[Your goal]
An exact transcription of the data below, complete and unaltered, is the expected answer.

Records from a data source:

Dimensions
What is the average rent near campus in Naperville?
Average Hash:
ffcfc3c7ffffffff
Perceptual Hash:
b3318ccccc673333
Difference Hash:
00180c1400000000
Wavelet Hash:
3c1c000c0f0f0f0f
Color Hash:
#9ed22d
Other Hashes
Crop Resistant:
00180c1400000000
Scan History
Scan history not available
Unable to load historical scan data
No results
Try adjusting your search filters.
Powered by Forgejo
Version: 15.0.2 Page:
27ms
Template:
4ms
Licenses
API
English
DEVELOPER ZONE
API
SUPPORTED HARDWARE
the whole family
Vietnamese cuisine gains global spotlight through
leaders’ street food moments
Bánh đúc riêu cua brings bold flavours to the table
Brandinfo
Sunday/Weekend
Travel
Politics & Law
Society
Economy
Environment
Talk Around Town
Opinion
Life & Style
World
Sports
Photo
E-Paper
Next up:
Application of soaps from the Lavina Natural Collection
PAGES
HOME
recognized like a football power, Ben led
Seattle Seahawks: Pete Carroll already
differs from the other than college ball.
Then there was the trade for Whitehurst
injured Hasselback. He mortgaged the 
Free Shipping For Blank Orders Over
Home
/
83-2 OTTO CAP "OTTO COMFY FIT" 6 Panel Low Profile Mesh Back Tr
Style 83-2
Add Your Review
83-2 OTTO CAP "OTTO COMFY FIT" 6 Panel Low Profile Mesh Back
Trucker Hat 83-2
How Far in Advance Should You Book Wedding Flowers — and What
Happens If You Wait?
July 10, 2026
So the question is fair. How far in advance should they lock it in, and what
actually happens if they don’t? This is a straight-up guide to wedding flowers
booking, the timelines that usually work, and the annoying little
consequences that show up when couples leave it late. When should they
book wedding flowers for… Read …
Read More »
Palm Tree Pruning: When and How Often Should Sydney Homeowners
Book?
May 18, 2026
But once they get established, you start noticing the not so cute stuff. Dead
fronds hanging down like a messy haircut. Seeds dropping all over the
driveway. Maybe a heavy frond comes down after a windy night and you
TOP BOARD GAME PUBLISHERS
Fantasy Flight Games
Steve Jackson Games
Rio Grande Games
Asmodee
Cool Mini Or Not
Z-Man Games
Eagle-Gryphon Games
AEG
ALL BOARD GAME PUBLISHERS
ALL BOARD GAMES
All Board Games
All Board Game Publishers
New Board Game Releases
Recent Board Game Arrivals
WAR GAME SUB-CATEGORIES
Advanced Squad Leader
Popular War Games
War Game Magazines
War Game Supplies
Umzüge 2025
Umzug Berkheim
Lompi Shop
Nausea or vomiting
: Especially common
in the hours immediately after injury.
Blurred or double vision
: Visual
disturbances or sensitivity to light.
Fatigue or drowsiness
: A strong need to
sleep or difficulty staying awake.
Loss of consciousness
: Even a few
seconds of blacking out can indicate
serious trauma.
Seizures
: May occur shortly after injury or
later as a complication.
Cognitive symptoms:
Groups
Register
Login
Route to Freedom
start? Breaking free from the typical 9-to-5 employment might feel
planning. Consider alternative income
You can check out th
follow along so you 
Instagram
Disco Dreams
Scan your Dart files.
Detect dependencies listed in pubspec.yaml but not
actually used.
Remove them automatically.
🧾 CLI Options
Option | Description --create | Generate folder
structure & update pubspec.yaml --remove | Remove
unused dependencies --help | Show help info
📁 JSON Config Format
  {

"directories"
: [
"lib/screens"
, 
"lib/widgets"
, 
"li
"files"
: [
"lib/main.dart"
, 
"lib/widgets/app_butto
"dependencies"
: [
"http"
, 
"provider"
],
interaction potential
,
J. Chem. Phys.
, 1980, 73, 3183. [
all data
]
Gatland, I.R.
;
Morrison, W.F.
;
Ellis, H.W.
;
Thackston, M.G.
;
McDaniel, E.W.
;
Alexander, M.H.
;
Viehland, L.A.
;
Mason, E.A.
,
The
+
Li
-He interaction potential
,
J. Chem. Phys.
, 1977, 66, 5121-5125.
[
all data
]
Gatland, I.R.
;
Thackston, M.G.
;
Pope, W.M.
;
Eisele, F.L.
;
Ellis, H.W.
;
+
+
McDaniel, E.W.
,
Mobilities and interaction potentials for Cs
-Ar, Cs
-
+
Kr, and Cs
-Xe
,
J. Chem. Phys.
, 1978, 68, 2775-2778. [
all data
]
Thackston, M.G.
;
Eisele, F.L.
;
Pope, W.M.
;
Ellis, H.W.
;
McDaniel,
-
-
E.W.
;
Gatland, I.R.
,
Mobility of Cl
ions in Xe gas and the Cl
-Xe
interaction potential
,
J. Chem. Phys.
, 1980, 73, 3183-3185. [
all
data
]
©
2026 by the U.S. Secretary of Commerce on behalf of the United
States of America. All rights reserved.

[Solution]
Dimensions
What is the average rent near campus in Naperville?
Average Hash:
ffcfc3c7ffffffff
Perceptual Hash:
b3318ccccc673333
Difference Hash:
00180c1400000000
Wavelet Hash:
3c1c000c0f0f0f0f
Color Hash:
#9ed22d
Other Hashes
Crop Resistant:
00180c1400000000
Scan History
Scan history not available
Unable to load historical scan data
No results
Try adjusting your search filters.
Powered by Forgejo
Version: 15.0.2 Page:
27ms
Template:
4ms
Licenses
API
English
DEVELOPER ZONE
API
SUPPORTED HARDWARE
the whole family
Vietnamese cuisine gains global spotlight through
leaders’ street food moments
Bánh đúc riêu cua brings bold flavours to the table
Brandinfo
Sunday/Weekend
Travel
Politics & Law
Society
Economy
Environment
Talk Around Town
Opinion
Life & Style
World
Sports
Photo
E-Paper
Next up:
Application of soaps from the Lavina Natural Collection
PAGES
HOME
recognized like a football power, Ben led
Seattle Seahawks: Pete Carroll already
differs from the other than college ball.
Then there was the trade for Whitehurst
injured Hasselback. He mortgaged the 
Free Shipping For Blank Orders Over
Home
/
83-2 OTTO CAP "OTTO COMFY FIT" 6 Panel Low Profile Mesh Back Tr
Style 83-2
Add Your Review
83-2 OTTO CAP "OTTO COMFY FIT" 6 Panel Low Profile Mesh Back
Trucker Hat 83-2
How Far in Advance Should You Book Wedding Flowers — and What
Happens If You Wait?
July 10, 2026
So the question is fair. How far in advance should they lock it in, and what
actually happens if they don’t? This is a straight-up guide to wedding flowers
booking, the timelines that usually work, and the annoying little
consequences that show up when couples leave it late. When should they
book wedding flowers for… Read …
Read More »
Palm Tree Pruning: When and How Often Should Sydney Homeowners
Book?
May 18, 2026
But once they get established, you start noticing the not so cute stuff. Dead
fronds hanging down like a messy haircut. Seeds dropping all over the
driveway. Maybe a heavy frond comes down after a windy night and you
TOP BOARD GAME PUBLISHERS
Fantasy Flight Games
Steve Jackson Games
Rio Grande Games
Asmodee
Cool Mini Or Not
Z-Man Games
Eagle-Gryphon Games
AEG
ALL BOARD GAME PUBLISHERS
ALL BOARD GAMES
All Board Games
All Board Game Publishers
New Board Game Releases
Recent Board Game Arrivals
WAR GAME SUB-CATEGORIES
Advanced Squad Leader
Popular War Games
War Game Magazines
War Game Supplies
Umzüge 2025
Umzug Berkheim
Lompi Shop
Nausea or vomiting
: Especially common
in the hours immediately after injury.
Blurred or double vision
: Visual
disturbances or sensitivity to light.
Fatigue or drowsiness
: A strong need to
sleep or difficulty staying awake.
Loss of consciousness
: Even a few
seconds of blacking out can indicate
serious trauma.
Seizures
: May occur shortly after injury or
later as a complication.
Cognitive symptoms:
Groups
Register
Login
Route to Freedom
start? Breaking free from the typical 9-to-5 employment might feel
planning. Consider alternative income
You can check out th
follow along so you 
Instagram
Disco Dreams
Scan your Dart files.
Detect dependencies listed in pubspec.yaml but not
actually used.
Remove them automatically.
🧾 CLI Options
Option | Description --create | Generate folder
structure & update pubspec.yaml --remove | Remove
unused dependencies --help | Show help info
📁 JSON Config Format
  {

"directories"
: [
"lib/screens"
, 
"lib/widgets"
, 
"li
"files"
: [
"lib/main.dart"
, 
"lib/widgets/app_butto
"dependencies"
: [
"http"
, 
"provider"
],
interaction potential
,
J. Chem. Phys.
, 1980, 73, 3183. [
all data
]
Gatland, I.R.
;
Morrison, W.F.
;
Ellis, H.W.
;
Thackston, M.G.
;
McDaniel, E.W.
;
Alexander, M.H.
;
Viehland, L.A.
;
Mason, E.A.
,
The
+
Li
-He interaction potential
,
J. Chem. Phys.
, 1977, 66, 5121-5125.
[
all data
]
Gatland, I.R.
;
Thackston, M.G.
;
Pope, W.M.
;
Eisele, F.L.
;
Ellis, H.W.
;
+
+
McDaniel, E.W.
,
Mobilities and interaction potentials for Cs
-Ar, Cs
-
+
Kr, and Cs
-Xe
,
J. Chem. Phys.
, 1978, 68, 2775-2778. [
all data
]
Thackston, M.G.
;
Eisele, F.L.
;
Pope, W.M.
;
Ellis, H.W.
;
McDaniel,
-
-
E.W.
;
Gatland, I.R.
,
Mobility of Cl
ions in Xe gas and the Cl
-Xe
interaction potential
,
J. Chem. Phys.
, 1980, 73, 3183-3185. [
all
data
]
©
2026 by the U.S. Secretary of Commerce on behalf of the United
States of America. All rights reserved.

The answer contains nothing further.